-- PAGE TEXT --
+ + + +
As a side note, why would anyone complain about Warren’s smart pragmatic tactics in comparison with the alternative? Trump seems to be happy to contradict himself all the time (occasionally in a single tweet!) and his base doesn’t even notice.

Finally, the term “Medicare for All” actually bothers me. I know that Medicare is popular in the US, and that politically “Medicare for All” might be a reasonable name to promote a single-payer system. But I don’t see “Medicare for All” as much different than a public option. In fact, now that I’ve experienced the US Medicare system for almost a year, I find it is NOT really a single-payer system at all. Part A is single-payer, but that’s the extent of it, and Part A pretty much only applies to hospital stays. And because in the US, public hospitals — and private hospitals in an emergency — are already required to treat patients regardless of their ability to pay, this is not a huge benefit. Plus even Part A has a deductible, currently $1408/year. On top of that I have to pay at least three different organizations to get similar health coverage to what I got in other counties: the government for Part B, a company for a Medigap plan (or a Medicare Advantage plan), and a different company for Part D (prescriptions). If I had vision coverage or dental coverage, I would have to pay additional insurance companies.
+ + + +
-- EXTRACTED MATERIAL --
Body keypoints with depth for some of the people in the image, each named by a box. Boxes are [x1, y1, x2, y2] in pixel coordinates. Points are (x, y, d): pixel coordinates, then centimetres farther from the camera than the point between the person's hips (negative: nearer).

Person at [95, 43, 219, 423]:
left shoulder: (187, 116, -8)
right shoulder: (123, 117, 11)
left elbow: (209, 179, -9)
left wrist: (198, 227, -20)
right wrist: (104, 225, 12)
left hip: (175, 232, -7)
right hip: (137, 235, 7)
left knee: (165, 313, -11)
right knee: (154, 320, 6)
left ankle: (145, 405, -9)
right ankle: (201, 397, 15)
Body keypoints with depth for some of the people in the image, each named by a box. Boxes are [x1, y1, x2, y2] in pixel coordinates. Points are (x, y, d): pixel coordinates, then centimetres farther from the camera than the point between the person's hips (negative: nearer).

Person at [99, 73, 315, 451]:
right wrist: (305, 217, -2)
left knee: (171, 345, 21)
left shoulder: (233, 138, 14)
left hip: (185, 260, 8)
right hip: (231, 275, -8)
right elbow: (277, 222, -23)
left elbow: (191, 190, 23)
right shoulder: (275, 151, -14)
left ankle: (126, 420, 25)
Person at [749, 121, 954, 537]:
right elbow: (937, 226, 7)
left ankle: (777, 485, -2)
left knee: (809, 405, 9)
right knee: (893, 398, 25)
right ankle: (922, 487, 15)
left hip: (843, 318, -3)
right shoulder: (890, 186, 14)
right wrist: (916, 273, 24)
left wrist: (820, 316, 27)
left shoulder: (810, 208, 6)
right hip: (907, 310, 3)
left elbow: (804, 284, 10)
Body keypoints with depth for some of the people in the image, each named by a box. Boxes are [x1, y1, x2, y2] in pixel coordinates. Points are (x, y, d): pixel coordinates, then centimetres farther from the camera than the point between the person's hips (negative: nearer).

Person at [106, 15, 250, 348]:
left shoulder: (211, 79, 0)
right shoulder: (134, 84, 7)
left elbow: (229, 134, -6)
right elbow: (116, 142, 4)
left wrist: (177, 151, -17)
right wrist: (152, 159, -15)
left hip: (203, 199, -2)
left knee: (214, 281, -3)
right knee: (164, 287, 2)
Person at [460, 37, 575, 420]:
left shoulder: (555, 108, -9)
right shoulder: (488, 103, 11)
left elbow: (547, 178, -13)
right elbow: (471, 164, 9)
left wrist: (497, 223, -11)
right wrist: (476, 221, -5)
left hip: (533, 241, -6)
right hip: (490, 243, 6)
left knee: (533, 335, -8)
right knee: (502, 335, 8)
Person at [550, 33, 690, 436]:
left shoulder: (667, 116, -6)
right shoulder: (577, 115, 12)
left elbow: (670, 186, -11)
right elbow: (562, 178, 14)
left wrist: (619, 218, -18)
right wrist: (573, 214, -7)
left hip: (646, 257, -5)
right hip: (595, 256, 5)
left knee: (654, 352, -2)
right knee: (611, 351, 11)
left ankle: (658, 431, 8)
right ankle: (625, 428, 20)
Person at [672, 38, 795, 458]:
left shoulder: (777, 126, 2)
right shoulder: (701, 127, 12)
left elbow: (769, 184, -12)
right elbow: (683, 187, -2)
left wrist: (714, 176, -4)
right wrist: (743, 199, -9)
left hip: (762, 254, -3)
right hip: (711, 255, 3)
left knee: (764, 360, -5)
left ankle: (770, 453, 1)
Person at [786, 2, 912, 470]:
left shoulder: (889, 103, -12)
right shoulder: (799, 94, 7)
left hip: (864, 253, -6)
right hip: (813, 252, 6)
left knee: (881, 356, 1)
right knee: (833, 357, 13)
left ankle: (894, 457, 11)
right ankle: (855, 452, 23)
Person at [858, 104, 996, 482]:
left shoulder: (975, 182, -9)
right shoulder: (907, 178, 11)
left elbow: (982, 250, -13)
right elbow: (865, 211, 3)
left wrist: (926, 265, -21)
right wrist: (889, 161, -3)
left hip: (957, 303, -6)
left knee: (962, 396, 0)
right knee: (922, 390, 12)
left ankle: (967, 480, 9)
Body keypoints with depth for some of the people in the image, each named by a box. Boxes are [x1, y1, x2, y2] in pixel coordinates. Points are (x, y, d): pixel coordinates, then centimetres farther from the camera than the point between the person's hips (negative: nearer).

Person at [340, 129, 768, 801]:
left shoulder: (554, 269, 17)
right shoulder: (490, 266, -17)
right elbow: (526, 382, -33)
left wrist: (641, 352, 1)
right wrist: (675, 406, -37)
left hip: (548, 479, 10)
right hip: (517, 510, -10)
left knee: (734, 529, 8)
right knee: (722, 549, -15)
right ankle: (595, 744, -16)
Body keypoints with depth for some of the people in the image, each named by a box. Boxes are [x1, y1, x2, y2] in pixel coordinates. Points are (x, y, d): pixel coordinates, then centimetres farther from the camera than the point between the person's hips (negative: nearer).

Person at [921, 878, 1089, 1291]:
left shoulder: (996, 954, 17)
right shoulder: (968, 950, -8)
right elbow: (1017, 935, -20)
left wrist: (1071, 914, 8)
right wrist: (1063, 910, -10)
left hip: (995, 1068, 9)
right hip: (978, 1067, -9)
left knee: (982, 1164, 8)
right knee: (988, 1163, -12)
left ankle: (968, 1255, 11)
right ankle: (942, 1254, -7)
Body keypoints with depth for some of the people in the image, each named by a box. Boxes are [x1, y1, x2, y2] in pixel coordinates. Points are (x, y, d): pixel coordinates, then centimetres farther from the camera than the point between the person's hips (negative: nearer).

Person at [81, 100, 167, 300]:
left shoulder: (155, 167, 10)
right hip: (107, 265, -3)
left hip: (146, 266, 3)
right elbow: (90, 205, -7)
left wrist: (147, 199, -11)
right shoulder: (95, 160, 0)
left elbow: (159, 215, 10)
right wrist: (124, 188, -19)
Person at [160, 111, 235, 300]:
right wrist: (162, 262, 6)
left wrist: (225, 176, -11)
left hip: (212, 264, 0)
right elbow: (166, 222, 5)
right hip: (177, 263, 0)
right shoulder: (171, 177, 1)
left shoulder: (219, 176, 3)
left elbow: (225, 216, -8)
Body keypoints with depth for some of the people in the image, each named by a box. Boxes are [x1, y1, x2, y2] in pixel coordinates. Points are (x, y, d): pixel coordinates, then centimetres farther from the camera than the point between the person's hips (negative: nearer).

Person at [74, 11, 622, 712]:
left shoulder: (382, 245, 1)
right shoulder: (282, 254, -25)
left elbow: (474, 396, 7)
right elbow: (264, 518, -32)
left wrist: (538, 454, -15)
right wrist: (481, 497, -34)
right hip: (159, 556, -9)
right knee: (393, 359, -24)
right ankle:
+ + + +
-- WHAT TO DO --
#1 In the Medicare passage, what is the current yearly deductible for Part A?
#2 Return the section of the Medicare passage from "As a side note, why" up to and including "doesn’t even notice.".
#3 Write the next part of the Medicare passage, starting after its final sentence.

-- EXPECTED RESULTS --
#1 Part A's deductible is currently $1408 per year.

#2
As a side note, why would anyone complain about Warren’s smart pragmatic tactics in comparison with the alternative? Trump seems to be happy to contradict himself all the time (occasionally in a single tweet!) and his base doesn’t even notice.

#3
Medicare is complicated and confusing. I have no idea how older seniors can even deal with it. If “Medicare for all” simply means extending our current Medicare system to all ages, then I would prefer a public option that is comparable to single-payer systems I have experienced in other countries. Especially if that public option also guaranteed that employers would pass on the huge amount of money they currently spend on health insurance for their employees as salary, to make up for the extra taxes we may have to pay to finance the public option. Then Americans would have a choice.

Share

2 Comments

  1. William wrote:

    I.K.,

    I saw your letter, and am glad to get the full version.

    I note that both “A Public Option” and “Medicare for All” are vague terms, meaning different things to different people. For politicians, that’s likely a feature, not a bug.

    I suspect insurance companies would object less to a “Public Option” that looks like universally available insurance, with the same sort of pre-approval of procedures, coverage arguments, etc. that are part of the current “system” than to a “flat fee and you’re good” system. People might prefer the latter, but what does a given politician mean by whatever term the use? Understanding that would require subtleties, nuance, and attention to details, none of which are features of our present political system, news organizations, or citizen behavior.

    I see several characteristics of a potential system:
    1) Nobody excluded, no qualifications. If you want the coverage, you can get it.
    2) Predicable payments, whether through taxes or otherwise.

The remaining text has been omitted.